Task material —
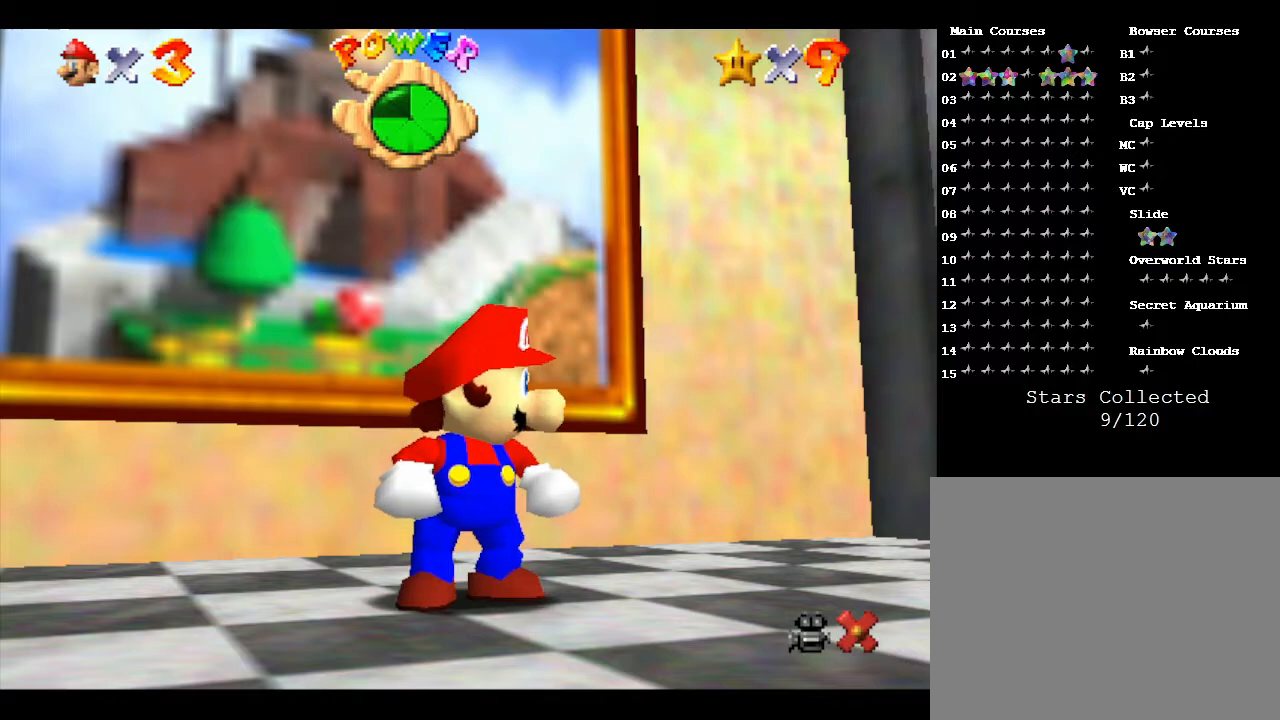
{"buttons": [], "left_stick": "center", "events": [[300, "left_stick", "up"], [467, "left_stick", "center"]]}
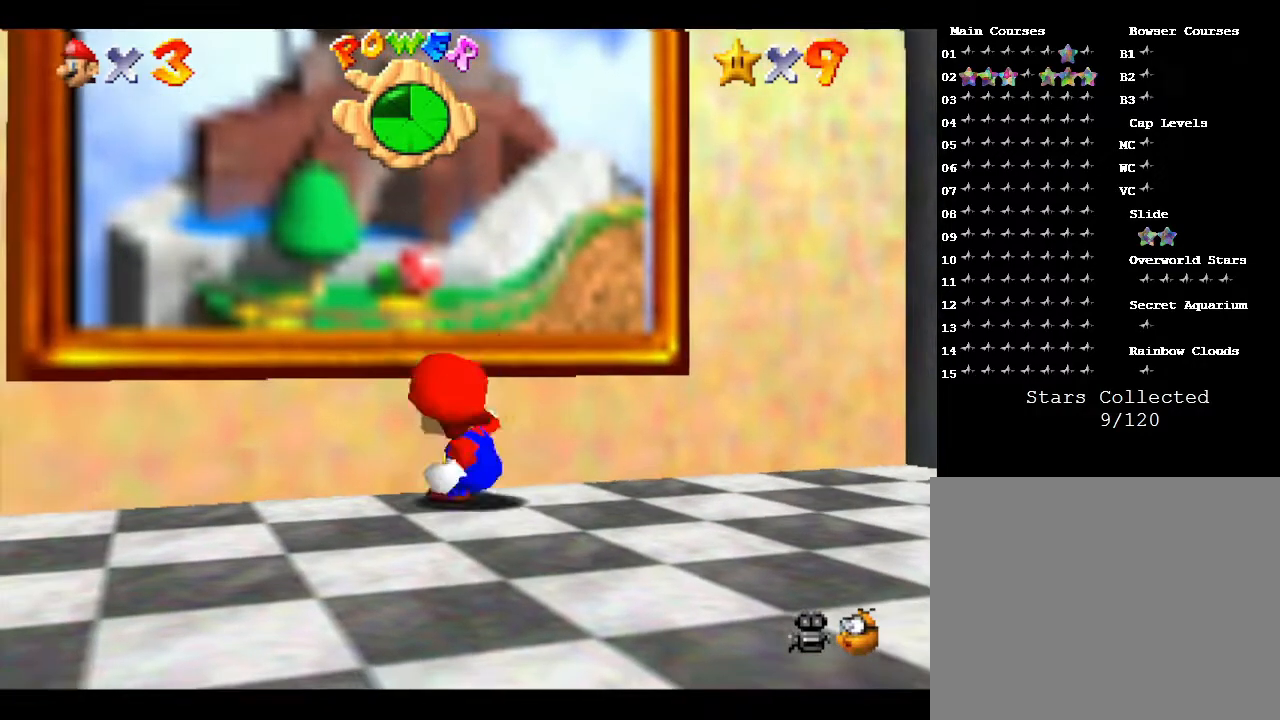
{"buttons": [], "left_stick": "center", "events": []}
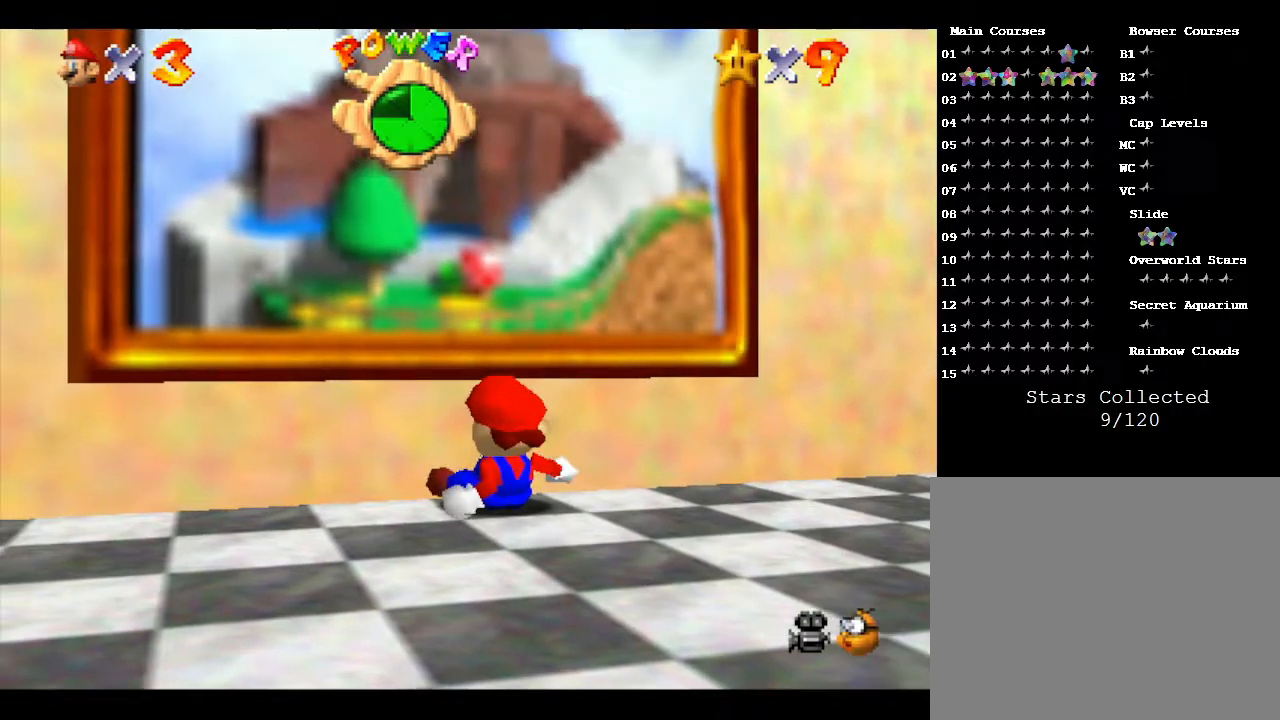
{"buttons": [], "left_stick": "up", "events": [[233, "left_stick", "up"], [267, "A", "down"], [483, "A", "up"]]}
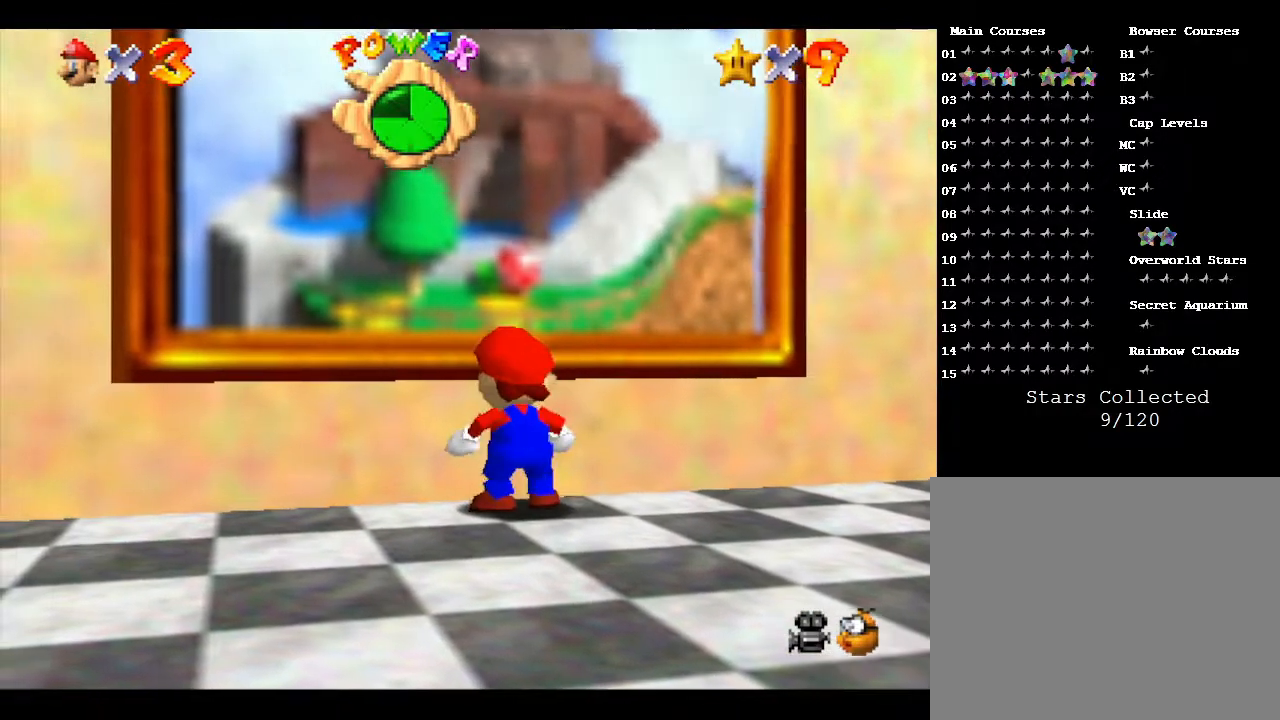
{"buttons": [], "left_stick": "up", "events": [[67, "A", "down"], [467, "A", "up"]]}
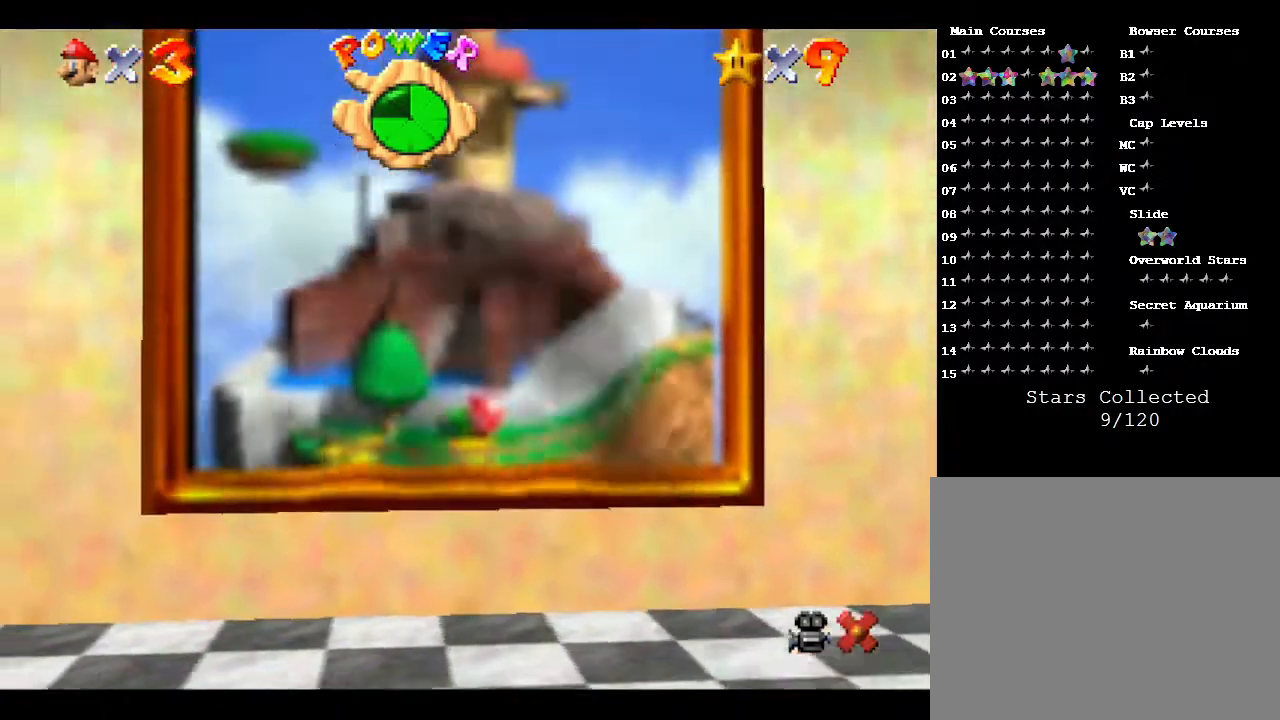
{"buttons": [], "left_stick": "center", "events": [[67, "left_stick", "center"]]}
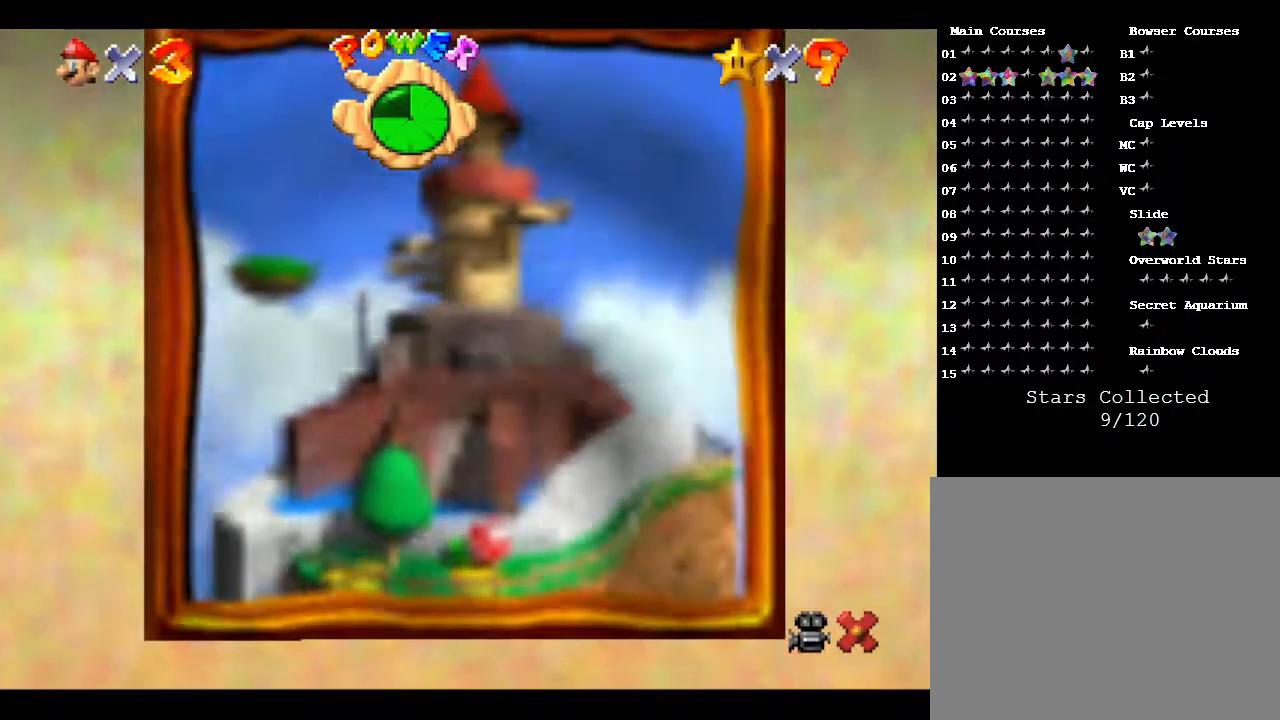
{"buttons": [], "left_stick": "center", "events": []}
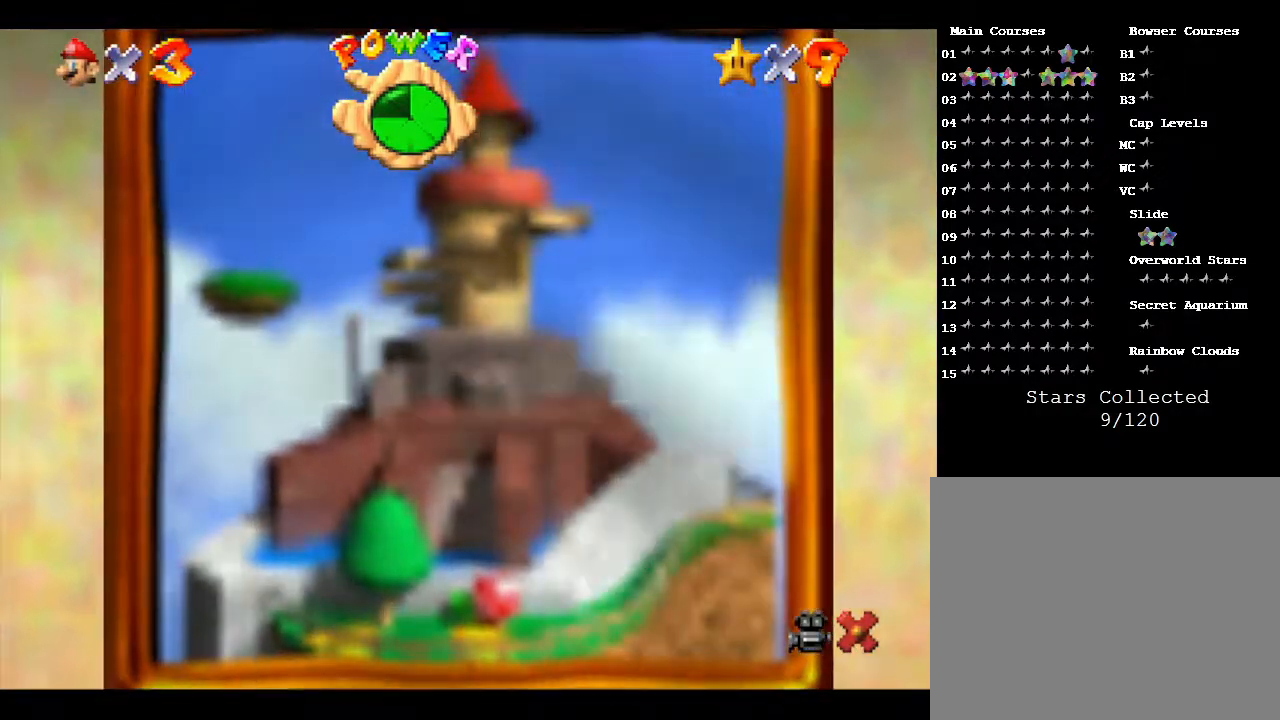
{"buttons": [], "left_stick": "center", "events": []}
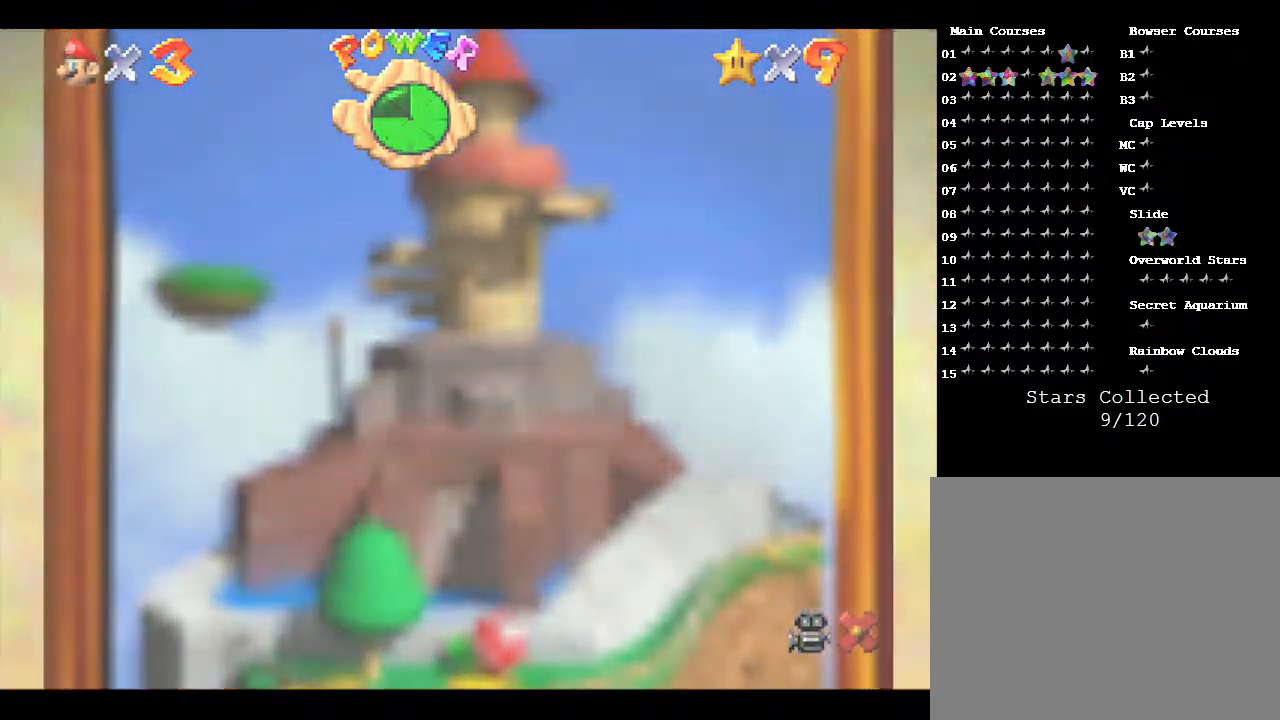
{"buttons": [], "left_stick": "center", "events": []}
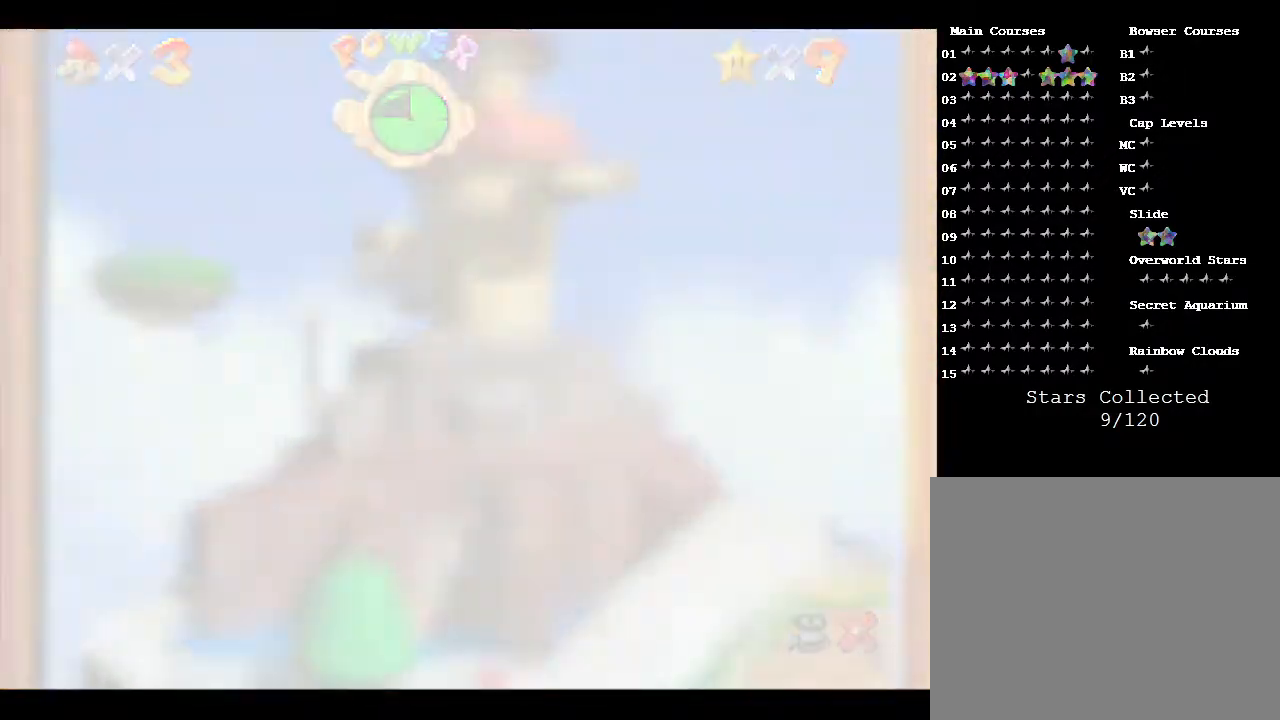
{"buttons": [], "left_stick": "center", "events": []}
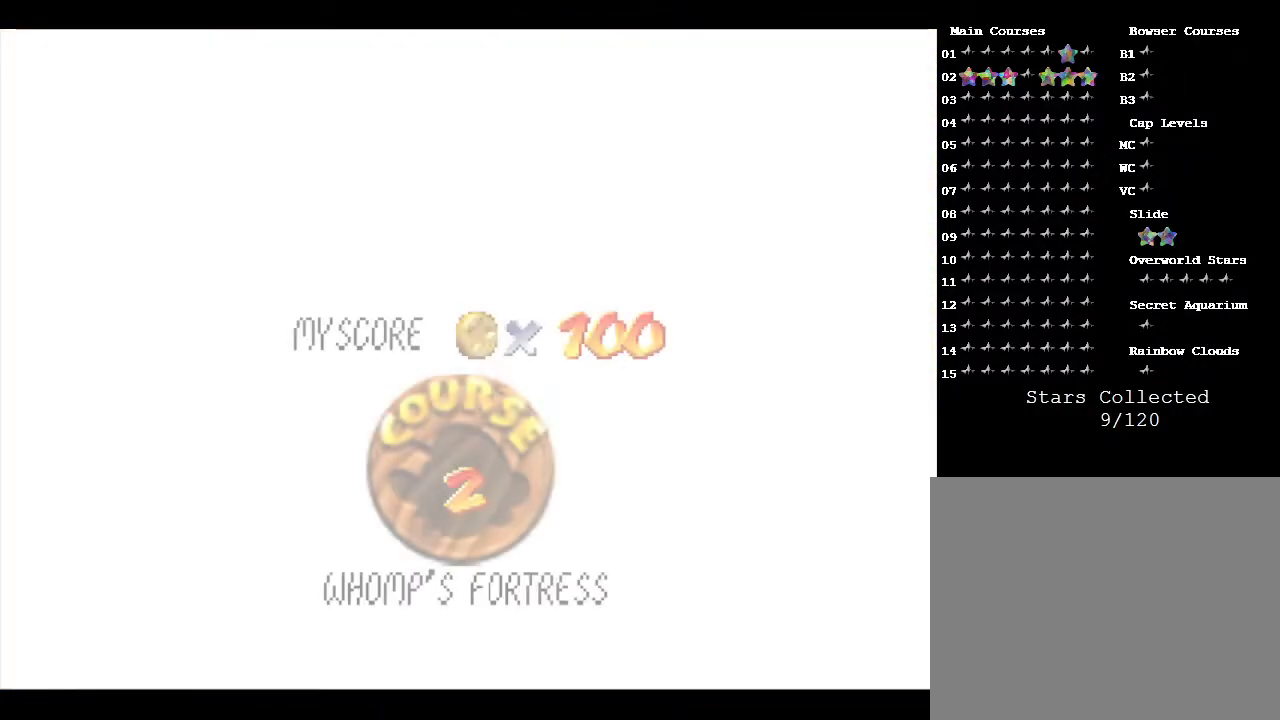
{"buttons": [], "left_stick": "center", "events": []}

What you will do — Reproduce each entry precisely. Leave the pictures out.

The answer —
{"buttons": [], "left_stick": "center", "events": [[300, "left_stick", "up"], [467, "left_stick", "center"]]}
{"buttons": [], "left_stick": "center", "events": []}
{"buttons": [], "left_stick": "up", "events": [[233, "left_stick", "up"], [267, "A", "down"], [483, "A", "up"]]}
{"buttons": [], "left_stick": "up", "events": [[67, "A", "down"], [467, "A", "up"]]}
{"buttons": [], "left_stick": "center", "events": [[67, "left_stick", "center"]]}
{"buttons": [], "left_stick": "center", "events": []}
{"buttons": [], "left_stick": "center", "events": []}
{"buttons": [], "left_stick": "center", "events": []}
{"buttons": [], "left_stick": "center", "events": []}
{"buttons": [], "left_stick": "center", "events": []}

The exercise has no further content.